→ **Provided material**:
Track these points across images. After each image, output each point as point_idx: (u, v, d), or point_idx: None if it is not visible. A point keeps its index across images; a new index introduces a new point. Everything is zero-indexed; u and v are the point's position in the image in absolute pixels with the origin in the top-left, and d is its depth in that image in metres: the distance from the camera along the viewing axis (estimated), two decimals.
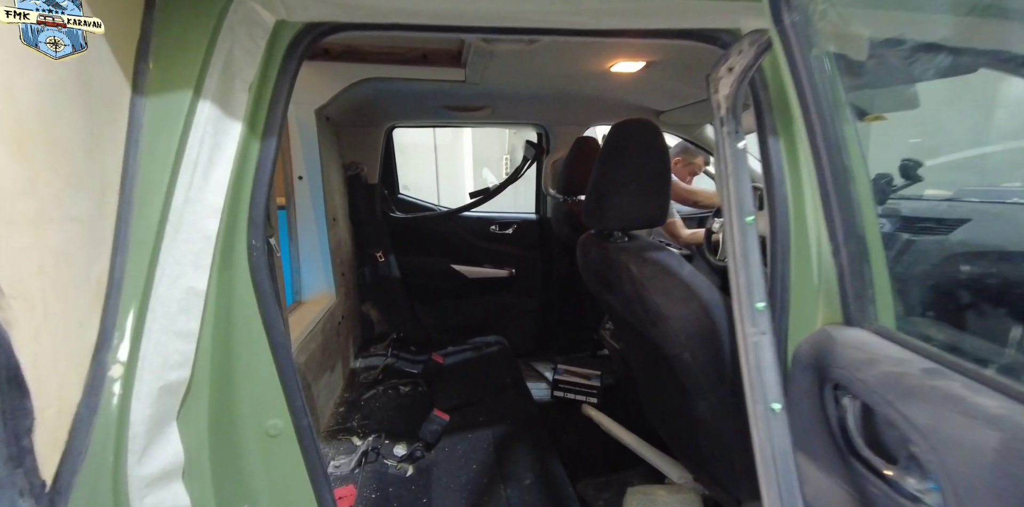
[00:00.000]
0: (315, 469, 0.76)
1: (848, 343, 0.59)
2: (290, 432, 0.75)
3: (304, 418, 0.75)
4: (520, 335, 2.65)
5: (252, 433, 0.73)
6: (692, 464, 1.23)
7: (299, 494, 0.75)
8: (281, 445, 0.74)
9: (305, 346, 1.43)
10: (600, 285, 1.26)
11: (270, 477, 0.74)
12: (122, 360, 0.57)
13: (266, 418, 0.74)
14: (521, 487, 1.23)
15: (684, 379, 1.04)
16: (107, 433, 0.56)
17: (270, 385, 0.74)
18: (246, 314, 0.71)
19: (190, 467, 0.64)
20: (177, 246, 0.62)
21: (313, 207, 1.89)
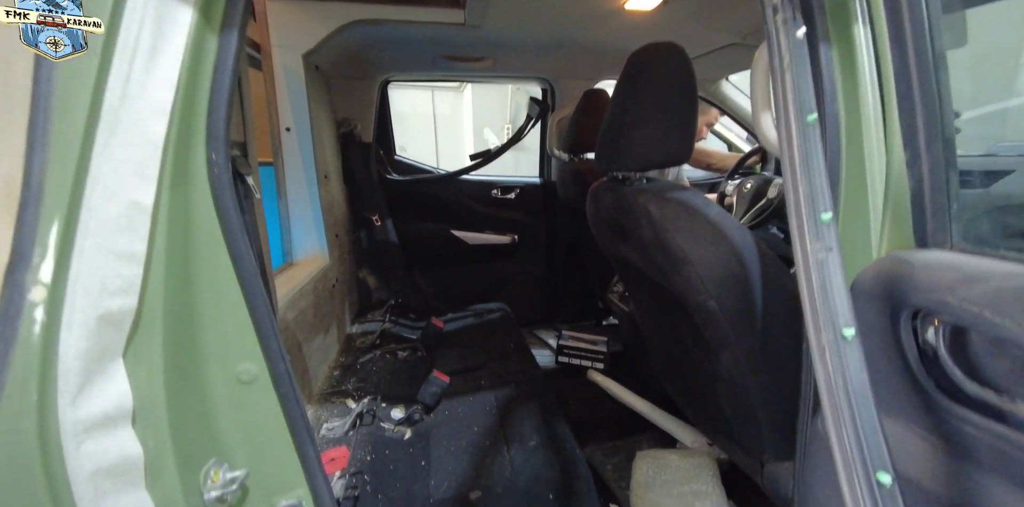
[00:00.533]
0: (296, 420, 0.66)
1: (931, 265, 0.48)
2: (265, 378, 0.65)
3: (281, 362, 0.66)
4: (523, 304, 2.56)
5: (220, 379, 0.64)
6: (709, 426, 1.15)
7: (278, 448, 0.67)
8: (255, 393, 0.65)
9: (294, 303, 1.33)
10: (613, 236, 1.15)
11: (243, 429, 0.65)
12: (45, 281, 0.47)
13: (236, 362, 0.64)
14: (525, 449, 1.16)
15: (706, 331, 0.94)
16: (29, 368, 0.46)
17: (240, 325, 0.64)
18: (208, 241, 0.61)
19: (143, 413, 0.54)
20: (113, 151, 0.51)
21: (303, 162, 1.77)
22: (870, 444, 0.39)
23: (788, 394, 0.93)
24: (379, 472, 1.13)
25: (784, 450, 0.94)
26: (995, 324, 0.38)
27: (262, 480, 0.66)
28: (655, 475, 1.22)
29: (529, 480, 1.06)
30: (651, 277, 1.07)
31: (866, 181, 0.62)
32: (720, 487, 1.13)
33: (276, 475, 0.67)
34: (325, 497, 0.69)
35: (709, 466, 1.20)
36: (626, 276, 1.32)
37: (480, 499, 1.03)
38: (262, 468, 0.66)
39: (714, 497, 1.10)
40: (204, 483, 0.59)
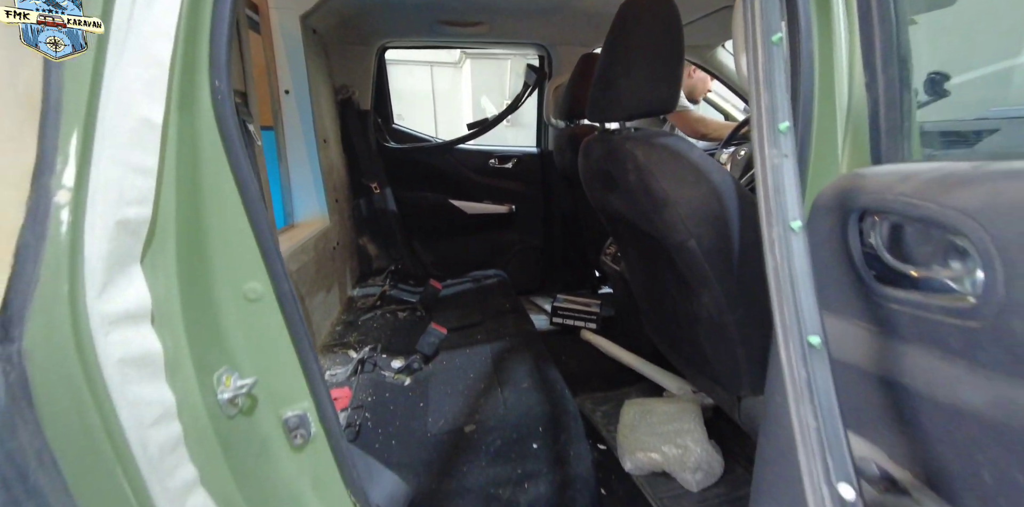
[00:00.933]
0: (299, 337, 0.72)
1: (880, 173, 0.53)
2: (270, 297, 0.70)
3: (285, 282, 0.71)
4: (521, 273, 2.61)
5: (229, 296, 0.69)
6: (692, 369, 1.21)
7: (283, 362, 0.72)
8: (261, 311, 0.70)
9: (296, 257, 1.39)
10: (602, 188, 1.19)
11: (251, 343, 0.71)
12: (68, 186, 0.52)
13: (243, 281, 0.69)
14: (519, 390, 1.22)
15: (687, 271, 0.99)
16: (59, 264, 0.51)
17: (246, 246, 0.69)
18: (214, 163, 0.65)
19: (160, 315, 0.60)
20: (123, 70, 0.55)
21: (302, 126, 1.80)
22: (805, 314, 0.44)
23: (763, 329, 0.98)
24: (379, 411, 1.20)
25: (759, 383, 1.00)
26: (919, 207, 0.42)
27: (269, 391, 0.72)
28: (641, 418, 1.29)
29: (520, 415, 1.12)
30: (637, 226, 1.12)
31: (835, 105, 0.66)
32: (702, 425, 1.20)
33: (282, 387, 0.73)
34: (328, 409, 0.75)
35: (692, 409, 1.27)
36: (616, 230, 1.37)
37: (474, 432, 1.10)
38: (269, 380, 0.72)
39: (695, 434, 1.17)
40: (217, 385, 0.65)
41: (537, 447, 1.04)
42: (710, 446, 1.15)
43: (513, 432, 1.08)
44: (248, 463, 0.69)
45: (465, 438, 1.08)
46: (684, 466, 1.11)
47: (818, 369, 0.41)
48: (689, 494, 1.11)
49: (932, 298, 0.42)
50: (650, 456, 1.15)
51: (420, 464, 1.03)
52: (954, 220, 0.38)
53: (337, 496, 0.78)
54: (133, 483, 0.53)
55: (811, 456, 0.39)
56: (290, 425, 0.73)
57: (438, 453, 1.05)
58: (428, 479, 0.98)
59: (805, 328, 0.44)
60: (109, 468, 0.54)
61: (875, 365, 0.50)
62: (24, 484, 0.49)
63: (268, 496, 0.71)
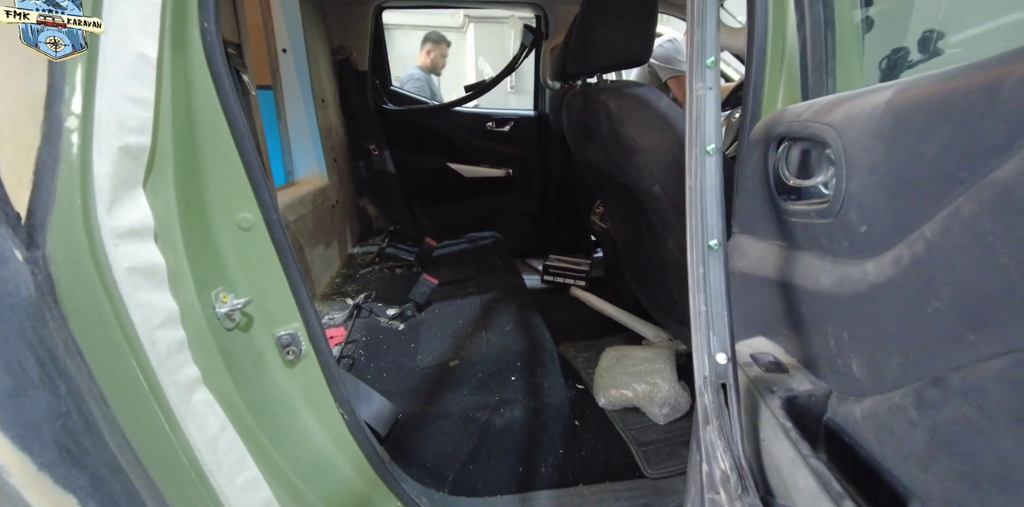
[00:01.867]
0: (288, 264, 0.80)
1: (798, 106, 0.58)
2: (261, 227, 0.78)
3: (273, 213, 0.78)
4: (517, 236, 2.68)
5: (224, 224, 0.77)
6: (663, 314, 1.29)
7: (275, 286, 0.81)
8: (253, 238, 0.78)
9: (294, 208, 1.47)
10: (582, 140, 1.24)
11: (245, 267, 0.79)
12: (76, 112, 0.59)
13: (236, 211, 0.77)
14: (502, 331, 1.32)
15: (655, 217, 1.05)
16: (72, 181, 0.59)
17: (237, 179, 0.76)
18: (206, 103, 0.72)
19: (163, 234, 0.68)
20: (119, 7, 0.61)
21: (300, 85, 1.84)
22: (709, 222, 0.50)
23: None
24: (373, 349, 1.30)
25: None
26: (808, 127, 0.48)
27: (263, 311, 0.81)
28: (617, 362, 1.38)
29: (501, 352, 1.22)
30: (613, 177, 1.17)
31: (784, 46, 0.70)
32: (672, 367, 1.29)
33: (275, 309, 0.82)
34: (317, 331, 0.84)
35: (666, 353, 1.35)
36: (599, 185, 1.42)
37: (458, 366, 1.20)
38: (263, 302, 0.81)
39: (665, 373, 1.26)
40: (215, 301, 0.74)
41: (515, 380, 1.14)
42: (678, 385, 1.24)
43: (493, 366, 1.18)
44: (246, 372, 0.79)
45: (450, 371, 1.18)
46: (652, 401, 1.20)
47: (712, 266, 0.48)
48: (655, 426, 1.21)
49: (812, 205, 0.48)
50: (622, 392, 1.24)
51: (407, 392, 1.13)
52: (824, 133, 0.44)
53: (327, 408, 0.88)
54: (146, 374, 0.63)
55: (699, 334, 0.47)
56: (282, 342, 0.82)
57: (424, 383, 1.16)
58: (414, 404, 1.09)
59: (707, 233, 0.50)
60: (125, 360, 0.63)
61: (780, 274, 0.56)
62: (56, 365, 0.58)
63: (264, 402, 0.81)
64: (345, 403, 0.89)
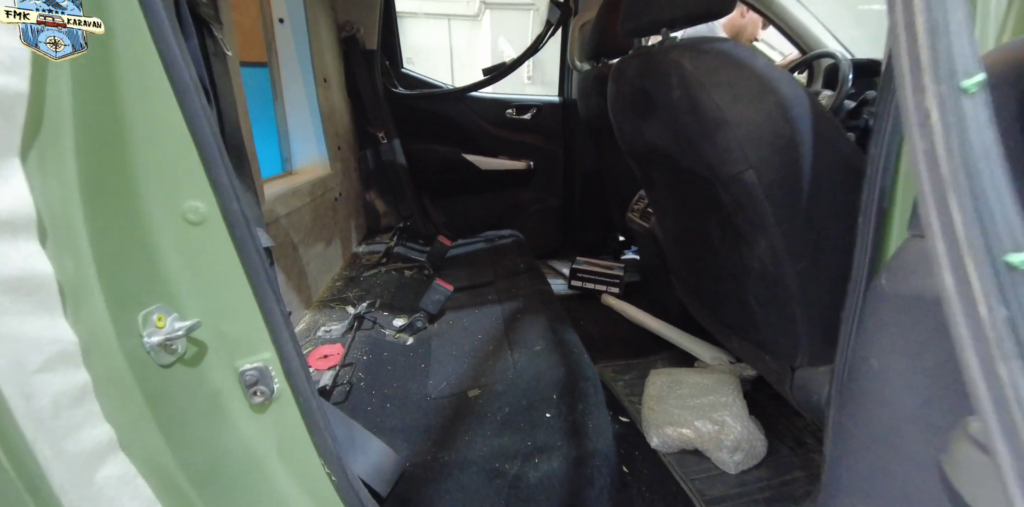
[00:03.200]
0: (255, 271, 0.57)
1: None
2: (217, 219, 0.56)
3: (233, 201, 0.56)
4: (538, 235, 2.44)
5: (163, 216, 0.54)
6: (732, 334, 1.04)
7: (237, 302, 0.58)
8: (206, 236, 0.56)
9: (287, 200, 1.24)
10: (635, 114, 1.00)
11: (195, 276, 0.56)
12: None
13: (182, 199, 0.55)
14: (531, 352, 1.08)
15: (739, 212, 0.81)
16: None
17: (182, 154, 0.53)
18: (131, 39, 0.49)
19: (55, 231, 0.45)
20: None
21: (299, 61, 1.62)
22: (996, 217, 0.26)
23: (832, 282, 0.81)
24: (375, 370, 1.07)
25: (821, 350, 0.83)
26: None
27: (220, 338, 0.59)
28: (669, 389, 1.14)
29: (531, 380, 0.98)
30: (677, 161, 0.93)
31: None
32: (741, 399, 1.04)
33: (236, 333, 0.59)
34: (294, 362, 0.61)
35: (730, 381, 1.11)
36: (648, 174, 1.18)
37: (479, 397, 0.97)
38: (220, 324, 0.58)
39: (734, 408, 1.01)
40: (144, 326, 0.51)
41: (550, 417, 0.90)
42: (751, 423, 0.99)
43: (523, 398, 0.94)
44: (191, 424, 0.57)
45: (469, 404, 0.95)
46: (720, 444, 0.96)
47: None
48: (725, 476, 0.96)
49: None
50: (680, 432, 1.00)
51: (416, 430, 0.90)
52: None
53: (308, 466, 0.65)
54: (8, 447, 0.40)
55: None
56: (247, 380, 0.60)
57: (437, 419, 0.92)
58: (424, 447, 0.86)
59: (998, 240, 0.26)
60: None
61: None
62: None
63: (218, 464, 0.59)
64: (332, 458, 0.66)
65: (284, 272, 1.20)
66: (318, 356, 1.09)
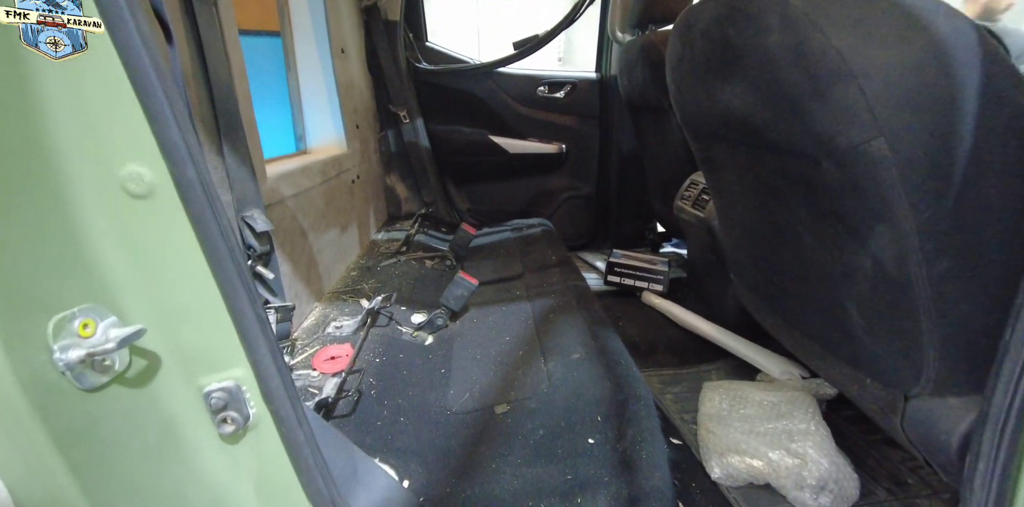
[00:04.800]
0: (220, 258, 0.43)
1: None
2: (168, 190, 0.41)
3: (190, 168, 0.41)
4: (569, 224, 2.27)
5: (91, 183, 0.40)
6: (818, 348, 0.86)
7: (197, 300, 0.44)
8: (154, 213, 0.41)
9: (294, 179, 1.11)
10: (708, 74, 0.81)
11: (140, 268, 0.42)
12: None
13: (119, 162, 0.40)
14: (568, 362, 0.92)
15: (853, 198, 0.62)
16: None
17: (117, 98, 0.39)
18: None
19: None
20: None
21: (314, 30, 1.48)
22: None
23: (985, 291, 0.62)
24: (388, 376, 0.93)
25: (955, 376, 0.64)
26: None
27: (177, 349, 0.44)
28: (731, 408, 0.96)
29: (570, 396, 0.82)
30: (760, 135, 0.74)
31: None
32: (824, 427, 0.86)
33: (199, 344, 0.45)
34: (273, 380, 0.47)
35: (806, 402, 0.93)
36: (711, 153, 0.99)
37: (508, 414, 0.81)
38: (176, 331, 0.44)
39: (817, 438, 0.83)
40: (55, 336, 0.37)
41: (594, 443, 0.74)
42: (840, 457, 0.81)
43: (560, 419, 0.78)
44: (133, 466, 0.43)
45: (496, 422, 0.80)
46: (801, 482, 0.78)
47: None
48: None
49: None
50: (749, 463, 0.83)
51: (433, 452, 0.76)
52: None
53: None
54: None
55: None
56: (213, 404, 0.46)
57: (458, 440, 0.78)
58: (441, 477, 0.71)
59: None
60: None
61: None
62: None
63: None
64: (325, 501, 0.52)
65: (290, 260, 1.07)
66: (324, 358, 0.95)
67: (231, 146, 0.78)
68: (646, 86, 1.60)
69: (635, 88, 1.70)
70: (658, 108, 1.62)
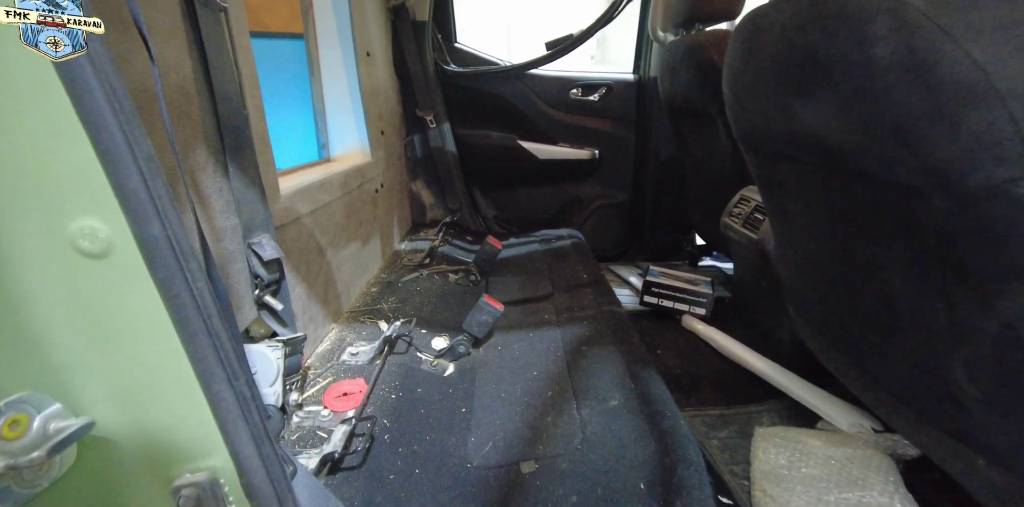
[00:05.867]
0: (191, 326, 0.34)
1: None
2: (128, 246, 0.33)
3: (153, 222, 0.32)
4: (601, 235, 2.15)
5: (36, 241, 0.32)
6: (907, 409, 0.72)
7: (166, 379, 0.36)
8: (111, 276, 0.33)
9: (311, 194, 1.03)
10: (776, 88, 0.69)
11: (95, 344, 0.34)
12: None
13: (69, 216, 0.32)
14: (604, 410, 0.81)
15: (984, 248, 0.49)
16: None
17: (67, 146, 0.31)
18: None
19: None
20: None
21: (338, 32, 1.40)
22: None
23: None
24: (404, 416, 0.85)
25: None
26: None
27: (139, 437, 0.36)
28: (790, 465, 0.84)
29: (607, 456, 0.72)
30: (842, 160, 0.62)
31: None
32: (910, 502, 0.73)
33: (166, 430, 0.37)
34: (259, 473, 0.38)
35: (883, 464, 0.80)
36: (774, 172, 0.86)
37: (536, 475, 0.71)
38: (138, 417, 0.36)
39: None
40: None
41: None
42: None
43: (596, 485, 0.68)
44: None
45: (522, 483, 0.70)
46: None
47: None
48: None
49: None
50: None
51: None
52: None
53: None
54: None
55: None
56: (182, 503, 0.37)
57: (478, 503, 0.68)
58: None
59: None
60: None
61: None
62: None
63: None
64: None
65: (305, 282, 1.00)
66: (336, 394, 0.88)
67: (238, 166, 0.71)
68: (690, 89, 1.47)
69: (678, 91, 1.57)
70: (703, 113, 1.49)
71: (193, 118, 0.64)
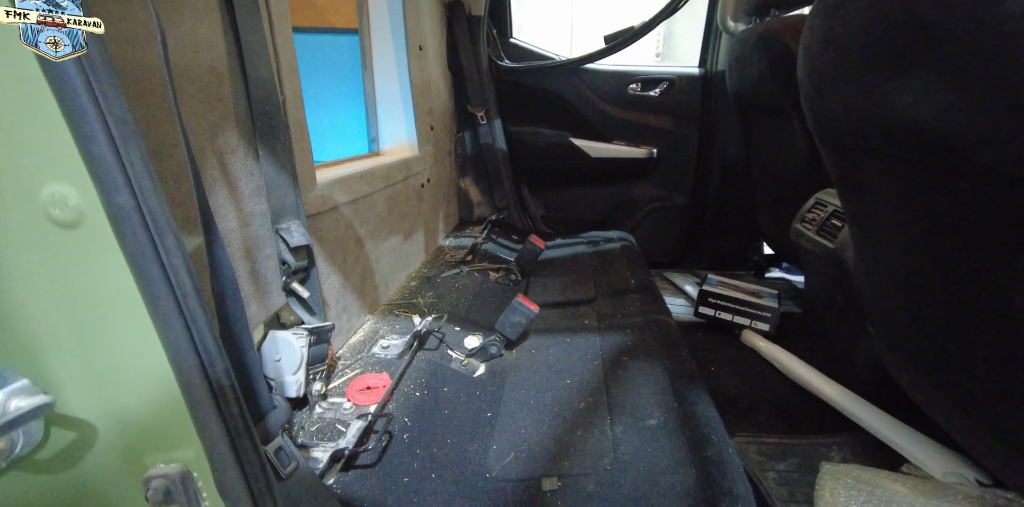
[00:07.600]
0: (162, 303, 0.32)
1: None
2: (98, 218, 0.30)
3: (122, 190, 0.30)
4: (655, 239, 2.03)
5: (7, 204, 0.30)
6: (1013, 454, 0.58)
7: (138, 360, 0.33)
8: (83, 247, 0.31)
9: (351, 185, 1.03)
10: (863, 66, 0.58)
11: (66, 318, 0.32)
12: None
13: (39, 181, 0.30)
14: (640, 429, 0.73)
15: None
16: None
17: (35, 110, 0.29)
18: None
19: None
20: None
21: (391, 26, 1.41)
22: None
23: None
24: (426, 415, 0.81)
25: None
26: None
27: (109, 421, 0.34)
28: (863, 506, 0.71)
29: (641, 481, 0.64)
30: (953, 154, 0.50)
31: None
32: None
33: (136, 415, 0.34)
34: (232, 470, 0.35)
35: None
36: (856, 170, 0.73)
37: (556, 494, 0.65)
38: (110, 396, 0.34)
39: None
40: None
41: None
42: None
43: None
44: None
45: (541, 501, 0.64)
46: None
47: None
48: None
49: None
50: None
51: None
52: None
53: None
54: None
55: None
56: (152, 494, 0.35)
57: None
58: None
59: None
60: None
61: None
62: None
63: None
64: None
65: (341, 272, 0.99)
66: (360, 386, 0.85)
67: (269, 150, 0.70)
68: (762, 82, 1.34)
69: (748, 85, 1.43)
70: (776, 109, 1.35)
71: (224, 100, 0.64)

→ **Your goal**: In the entries above, find the line with "39: (714, 497, 1.10)" and the line with "63: (268, 496, 0.71)". Write out exactly those two lines and every line between them, pictures excluded.

→ **Exercise answer**:
39: (714, 497, 1.10)
40: (204, 483, 0.59)
[00:00.933]
0: (299, 337, 0.72)
1: (880, 173, 0.53)
2: (270, 297, 0.70)
3: (285, 282, 0.71)
4: (521, 273, 2.61)
5: (229, 296, 0.69)
6: (692, 369, 1.21)
7: (283, 362, 0.72)
8: (261, 311, 0.70)
9: (296, 257, 1.39)
10: (602, 188, 1.19)
11: (251, 343, 0.71)
12: (68, 186, 0.52)
13: (243, 281, 0.69)
14: (519, 390, 1.22)
15: (687, 271, 0.99)
16: (59, 264, 0.51)
17: (246, 246, 0.69)
18: (214, 163, 0.65)
19: (160, 315, 0.60)
20: (123, 70, 0.55)
21: (302, 126, 1.80)
22: (805, 314, 0.44)
23: (763, 329, 0.98)
24: (379, 411, 1.20)
25: (759, 383, 1.00)
26: (919, 207, 0.42)
27: (269, 391, 0.72)
28: (641, 418, 1.29)
29: (520, 415, 1.12)
30: (637, 226, 1.12)
31: (835, 105, 0.66)
32: (702, 425, 1.20)
33: (282, 387, 0.73)
34: (328, 409, 0.75)
35: (692, 409, 1.27)
36: (616, 230, 1.37)
37: (474, 432, 1.10)
38: (269, 380, 0.72)
39: (695, 434, 1.17)
40: (217, 385, 0.65)
41: (537, 447, 1.04)
42: (710, 446, 1.15)
43: (513, 432, 1.08)
44: (248, 463, 0.69)
45: (465, 438, 1.08)
46: (684, 466, 1.11)
47: (818, 369, 0.41)
48: (689, 494, 1.11)
49: (932, 298, 0.42)
50: (650, 456, 1.15)
51: (420, 464, 1.03)
52: (954, 220, 0.38)
53: (337, 496, 0.78)
54: (133, 483, 0.53)
55: (811, 456, 0.39)
56: (290, 425, 0.73)
57: (438, 453, 1.05)
58: (428, 479, 0.98)
59: (805, 328, 0.44)
60: (109, 468, 0.54)
61: (875, 365, 0.50)
62: (24, 484, 0.49)
63: (268, 496, 0.71)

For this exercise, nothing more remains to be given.